具象クライアントとサービス基本クラスの gRPC コード生成には、protobuf ファイルとツールをプロジェクトから参照する必要があります。 次のものを含める必要があります。

gRPC C# アセットの生成の詳細については、「C# を使用した gRPC サービス」を参照してください。

gRPC サービスをホストしている ASP.NET Core Web アプリには、生成されたサービス基本クラスのみが必要です。

<ItemGroup>
  <Protobuf Include="Protos\greet.proto" GrpcServices="Server" />
</ItemGroup>

gRPC 呼び出しを行う gRPC クライアント アプリでは、生成された具象クライアントのみが必要です。

<ItemGroup>
  <Protobuf Include="Protos\greet.proto" GrpcServices="Client" />
</ItemGroup>

WPF プロジェクトで .proto ファイルから gRPC C# アセットを生成できない

WPF プロジェクトには、gRPC コードの生成が正常に機能しなくなる既知の問題があります。 WPF プロジェクトで Grpc.Tools.proto ファイルを参照して生成された gRPC 型は、使用すると、コンパイル エラーが発生します。

エラー CS0246:型または名前空間の名前 'tMyGrpcServices' が見つかりませんでした (using ディレクティブまたはアセンブリ参照が指定されていることを確認してください)

この問題は次の方法で回避できます。

  1. 新しい .NET Core クラス ライブラリ プロジェクトを作成します。
  2. 新しいプロジェクトで、参照を追加して、.proto ファイルからの C# コード生成を有効にします。
  3. WPF アプリケーションで、新しいプロジェクトに参照を追加します。

WPF アプリケーションでは、新しいクラス ライブラリ プロジェクトから、gRPC によって生成された型を使用できます。

サブディレクトリでホストされている gRPC サービスの呼び出し

警告

多くのサードパーティ製 gRPC ツールでは、サブディレクトリでホストされているサービスはサポートされていません。 ルート ディレクトリとして gRPC をホストする方法を見つけることを検討してください。

gRPC 呼び出しを行うときに、gRPC チャネルのアドレスのパス コンポーネントは無視されます。 たとえば、GrpcChannel.ForAddress("https://localhost:5001/ignored_path") では、サービスの gRPC 呼び出しをルーティングするときに ignored_path は使用されません。

このアドレス パスが無視されるのは、gRPC には標準化された規範的なアドレス構造があるためです。 gRPC アドレスは、パッケージ名、サービス名、およびメソッド名を組み合わせたものです (https://localhost:5001/PackageName.ServiceName/MethodName)。

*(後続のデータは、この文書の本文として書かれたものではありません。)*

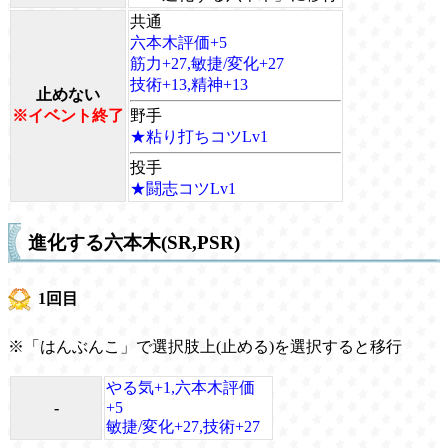
共通
六本木評価+5
筋力+27,敏捷/変化+27
技術+13,精神+13
止めない
※イベント終了
野手
★粘り打ちコツLv1
投手
★闘志コツLv1
進化する六本木(SR,PSR)
1回目
※「はんぶんこ」で選択肢上(止める)を選択すると移行
やる気+1,六本木評価
-
+5
敏捷/変化+27,技術+27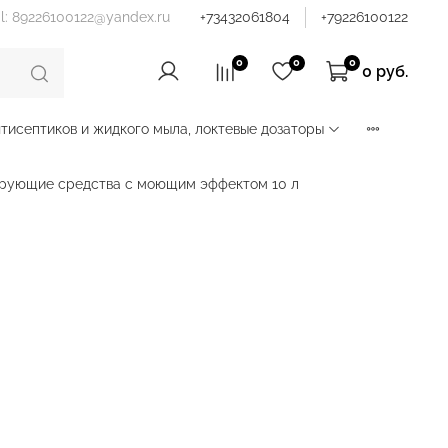
il: 89226100122@yandex.ru
+73432061804
+79226100122
0
0
0
0 руб.
тисептиков и жидкого мыла, локтевые дозаторы
рующие средства с моющим эффектом 10 л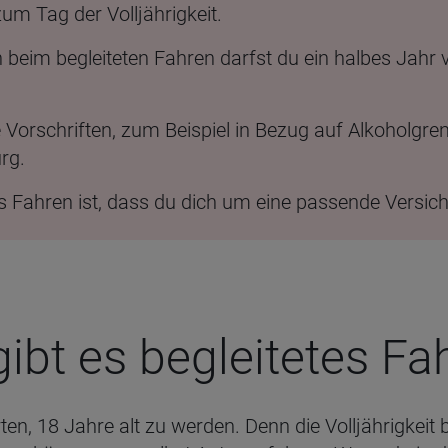
zum Tag der Volljährigkeit.
 beim begleiteten Fahren darfst du ein halbes Jahr 
e Vorschriften, zum Beispiel in Bezug auf Alkoholgre
rg.
es Fahren ist, dass du dich um eine passende Versi
ibt es beglei­te­tes Fa
n, 18 Jahre alt zu werden. Denn die Volljährigkeit b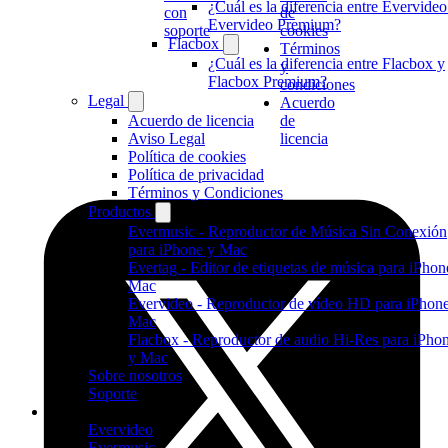
¿Cuál es la diferencia entre Evervideo
con
de
Evervideo Premium?
soporte
cookies
Flacbox
Términos
¿Cuál es la diferencia entre Flacbox y
y
Flacbox Premium?
condiciones
Legal
Acuerdo
Acuerdo de licencia
de
Aviso Legal
licencia
Política de cookies
Política de privacidad
Términos y Condiciones
Productos
Evermusic - Reproductor de Música Sin Conexión
para iPhone y Mac
Evertag - Editor de etiquetas de música para iPhon
Mac
Evervideo - Reproductor de vídeo HD para iPhon
Mac
Flacbox - Reproductor de audio Hi-Res para iPho
y Mac
Sobre nosotros
Soporte
Productos
Evervideo
Evermusic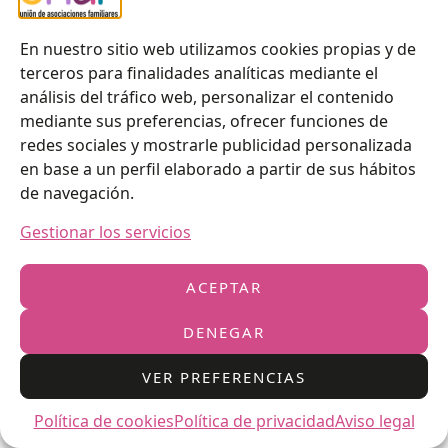
En nuestro sitio web utilizamos cookies propias y de
terceros para finalidades analíticas mediante el
análisis del tráfico web, personalizar el contenido
mediante sus preferencias, ofrecer funciones de
redes sociales y mostrarle publicidad personalizada
en base a un perfil elaborado a partir de sus hábitos
de navegación.
Gestionar los servicios
ACEPTAR
DENEGAR
VER PREFERENCIAS
Anterior
Siguiente
Política de cookies
Política de privacidad
Aviso legal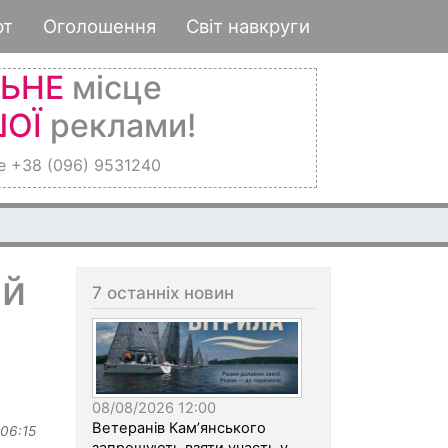
рт
Оголошення
Світ навкруги
ЛЬНЕ
місце
ОЇ
реклами!
е +38 (096) 9531240
ый
7 останніх новин
08/08/2026 12:00
Ветеранів Кам’янського
 06:15
запрошують взяти участь у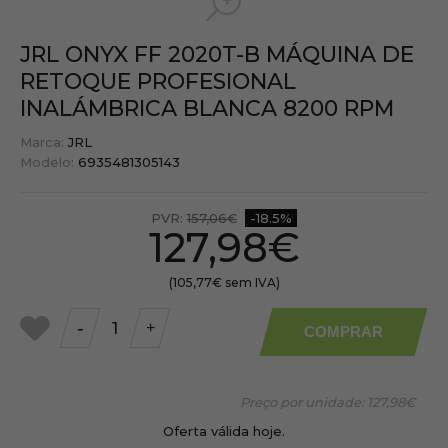
JRL ONYX FF 2020T-B MÁQUINA DE
RETOQUE PROFESIONAL
INALÁMBRICA BLANCA 8200 RPM
Marca:
JRL
Modelo:
6935481305143
PVR:
157,06€
-18.5%
127,98€
(105,77€ sem IVA)
-
+
COMPRAR
a
meus
favoritos
Preço por unidade:
127,98€
Oferta válida hoje.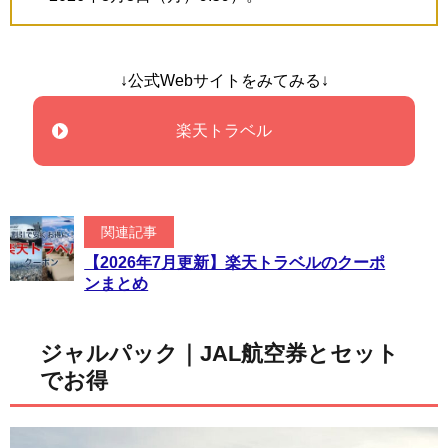
↓公式Webサイトをみてみる↓
楽天トラベル
関連記事
【2026年7月更新】楽天トラベルのクーポ
ンまとめ
ジャルパック｜JAL航空券とセット
でお得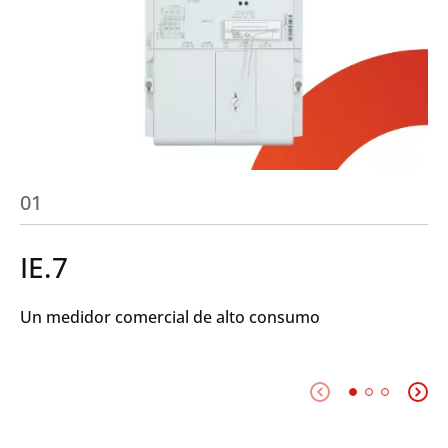
01
IE.7
Un medidor comercial de alto consumo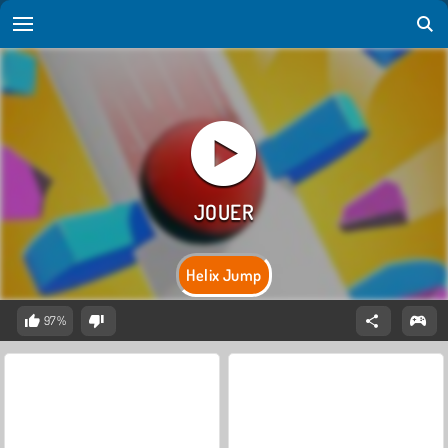
Helix Jump
97%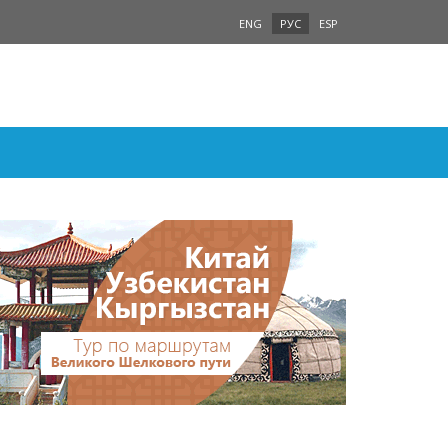
ENG
РУС
ESP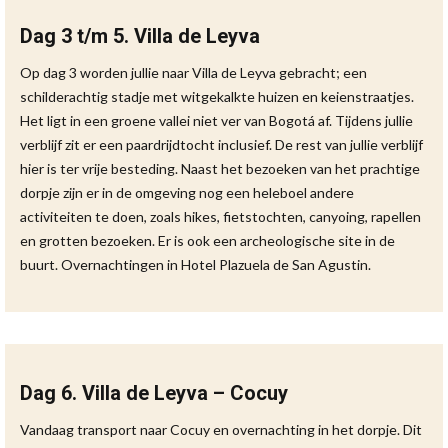
Dag 3 t/m 5. Villa de Leyva
Op dag 3 worden jullie naar Villa de Leyva gebracht; een
schilderachtig stadje met witgekalkte huizen en keienstraatjes.
Het ligt in een groene vallei niet ver van Bogotá af. Tijdens jullie
verblijf zit er een paardrijdtocht inclusief. De rest van jullie verblijf
hier is ter vrije besteding. Naast het bezoeken van het prachtige
dorpje zijn er in de omgeving nog een heleboel andere
activiteiten te doen, zoals hikes, fietstochten, canyoing, rapellen
en grotten bezoeken. Er is ook een archeologische site in de
buurt. Overnachtingen in Hotel Plazuela de San Agustin.
Dag 6. Villa de Leyva – Cocuy
Vandaag transport naar Cocuy en overnachting in het dorpje. Dit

アプリで gRPC 呼び出しのパスを含める必要があるシナリオがいくつかあります。 たとえば、ASP.NET Core gRPC アプリが IIS ディレクトリでホストされていて、このディレクトリを要求に含める必要がある場合などです。 パスが必要な場合は、下のように指定されたカスタム SubdirectoryHandler を使用して、gRPC 呼び出しに追加できます。

/// <summary>
/// A delegating handler that adds a subdirectory to the URI of gRPC requests.
/// </summary>
public class SubdirectoryHandler : DelegatingHandler
{
    private readonly string _subdirectory;

    public SubdirectoryHandler(HttpMessageHandler innerHandler, string subdirectory)
        : base(innerHandler)
    {
        _subdirectory = subdirectory;
    }

    protected override Task<HttpResponseMessage> SendAsync(
        HttpRequestMessage request, CancellationToken cancellationToken)
    {
        var old = request.RequestUri;

        var url = $"{old.Scheme}://{old.Host}:{old.Port}";
        url += $"{_subdirectory}{request.RequestUri.AbsolutePath}";
        request.RequestUri = new Uri(url, UriKind.Absolute);

        return base.SendAsync(request, cancellationToken);
    }
}

SubdirectoryHandler は、gRPC チャネルが作成されるときに使用されます。

var handler = new SubdirectoryHandler(new HttpClientHandler(), "/MyApp");

var channel = GrpcChannel.ForAddress("https://localhost:5001", new GrpcChannelOptions { HttpHandler = handler });
var client = new Greet.GreeterClient(channel);

var reply = await client.SayHelloAsync(new HelloRequest { Name = ".NET" });

上記のコードでは次の操作が行われます。

  • パス /MyApp を使用して SubdirectoryHandler を作成します。
  • SubdirectoryHandler を使用するようにチャネルを構成します。
  • SayHelloAsync を使用して gRPC サービスを呼び出します。 gRPC 呼び出しが https://localhost:5001/MyApp/greet.Greeter/SayHello に送信されます。

クライアント ファクトリは、SubdirectoryHandlerAddHttpMessageHandler を使用して構成することもできます。